Créer les comptes à  l’avance (oui cela prend du temps), en utilisant un service proposant des e-mails temporaires et en ne mettant pas le nom des élèves. Par exemple, on peut mettre le vrai prénom (ce qui peut être utile pour une évaluation personnelle) et comme nom de famille le même pour tous : Rémy BEPACourcelles, ou si c’est un travail de groupe Groupe1 BEPACourcelles. Ce qui n’empêche pas de signer les articles avec leur prénom. En effet, en travaillant avec les élèves sur les notions de fiabilité de l’information ou de responsabilité quant à  ce qu’ils publient en ligne, il est difficile de leur demander d’écrire anonymement.

6. Vérifier que le service passe bien dans l’établissement
Dans la mesure du possible, faites un test avant dans la salle où aura lieu le cours, vérifiez si le site n’est pas bloqué par le pare-feu (dont la logique est très étrange), si les navigateurs sont équipés des plugins nécessaires au bon fonctionnement du site (Flash Player, Java ou autre). Discutez en avec la personne en charge de la maintenance informatique, il ne faudrait pas qu’une mise-à -jour ne rende plus accessible un site car la version d’un plugin n’est plus la bonne.
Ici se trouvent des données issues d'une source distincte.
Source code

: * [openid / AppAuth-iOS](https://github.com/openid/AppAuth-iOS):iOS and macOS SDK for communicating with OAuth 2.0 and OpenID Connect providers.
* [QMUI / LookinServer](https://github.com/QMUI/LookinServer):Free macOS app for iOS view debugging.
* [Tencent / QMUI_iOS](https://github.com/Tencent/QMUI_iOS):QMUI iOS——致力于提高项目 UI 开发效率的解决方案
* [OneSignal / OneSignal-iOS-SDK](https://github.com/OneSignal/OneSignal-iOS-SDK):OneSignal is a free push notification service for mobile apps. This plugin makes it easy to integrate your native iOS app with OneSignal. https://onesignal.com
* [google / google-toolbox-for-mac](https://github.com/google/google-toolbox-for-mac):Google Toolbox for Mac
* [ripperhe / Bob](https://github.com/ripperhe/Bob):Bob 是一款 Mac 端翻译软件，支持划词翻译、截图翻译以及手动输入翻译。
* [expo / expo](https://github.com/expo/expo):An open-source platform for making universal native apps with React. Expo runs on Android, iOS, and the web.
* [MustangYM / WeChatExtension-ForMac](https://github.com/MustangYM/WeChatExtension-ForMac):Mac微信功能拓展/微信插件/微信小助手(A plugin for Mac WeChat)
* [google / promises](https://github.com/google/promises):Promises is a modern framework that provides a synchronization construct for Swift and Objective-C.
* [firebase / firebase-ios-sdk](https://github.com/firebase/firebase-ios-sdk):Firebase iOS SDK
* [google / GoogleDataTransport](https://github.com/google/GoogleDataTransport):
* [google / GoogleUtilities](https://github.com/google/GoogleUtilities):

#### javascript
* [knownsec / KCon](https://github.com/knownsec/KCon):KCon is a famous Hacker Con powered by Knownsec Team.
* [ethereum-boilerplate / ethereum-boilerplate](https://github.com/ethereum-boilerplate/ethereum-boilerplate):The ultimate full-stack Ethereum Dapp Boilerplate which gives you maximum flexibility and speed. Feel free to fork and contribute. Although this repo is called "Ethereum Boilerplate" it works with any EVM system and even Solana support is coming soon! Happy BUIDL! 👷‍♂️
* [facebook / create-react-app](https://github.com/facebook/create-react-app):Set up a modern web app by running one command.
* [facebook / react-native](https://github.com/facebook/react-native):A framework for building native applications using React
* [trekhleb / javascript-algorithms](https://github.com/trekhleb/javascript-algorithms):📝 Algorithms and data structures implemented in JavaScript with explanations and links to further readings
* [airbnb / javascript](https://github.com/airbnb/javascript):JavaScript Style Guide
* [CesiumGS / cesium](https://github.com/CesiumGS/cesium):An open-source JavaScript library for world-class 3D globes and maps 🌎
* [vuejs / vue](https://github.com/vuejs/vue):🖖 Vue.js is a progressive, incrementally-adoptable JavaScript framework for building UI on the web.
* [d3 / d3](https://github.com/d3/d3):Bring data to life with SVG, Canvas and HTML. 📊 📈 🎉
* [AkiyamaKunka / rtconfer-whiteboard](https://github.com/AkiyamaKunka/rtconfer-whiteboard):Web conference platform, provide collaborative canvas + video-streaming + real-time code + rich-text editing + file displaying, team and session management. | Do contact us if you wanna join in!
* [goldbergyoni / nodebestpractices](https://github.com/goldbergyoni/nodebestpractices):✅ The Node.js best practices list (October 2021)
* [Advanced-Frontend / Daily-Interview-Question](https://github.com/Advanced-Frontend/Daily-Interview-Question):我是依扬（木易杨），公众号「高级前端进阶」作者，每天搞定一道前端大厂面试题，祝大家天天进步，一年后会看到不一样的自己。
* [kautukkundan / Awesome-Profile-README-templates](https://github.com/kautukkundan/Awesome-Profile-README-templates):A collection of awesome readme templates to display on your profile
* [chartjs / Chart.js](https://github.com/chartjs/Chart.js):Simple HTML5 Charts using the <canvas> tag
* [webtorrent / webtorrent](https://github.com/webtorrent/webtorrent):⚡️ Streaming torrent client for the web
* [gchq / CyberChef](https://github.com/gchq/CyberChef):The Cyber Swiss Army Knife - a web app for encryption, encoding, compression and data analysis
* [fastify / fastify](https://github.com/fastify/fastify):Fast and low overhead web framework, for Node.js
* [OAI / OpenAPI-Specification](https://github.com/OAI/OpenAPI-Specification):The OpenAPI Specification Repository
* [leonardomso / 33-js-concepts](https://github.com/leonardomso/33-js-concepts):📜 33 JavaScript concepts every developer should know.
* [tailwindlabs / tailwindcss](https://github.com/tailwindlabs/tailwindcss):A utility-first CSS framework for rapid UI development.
En résumé, le choix de l’outil est primordial. Le type d’outil doit être choisi en fonction de l’objectif pédagogique et non {a priori} «Tiens je ferais bien un blog». Non pas en fonction uniquement de ses fonctionnalités mais en fonction du groupe et son niveau de maturité par rapport à  ce genre d’outil. Bref, plus jamais : «Tiens, je ferai bien un brainstorming avec un outil de carte heuristique, plouf, plouf, je prends le premier outil de carte heuristique que je trouve sur Google» ou «Je prends l’outil que j’ai vu utilisé une fois».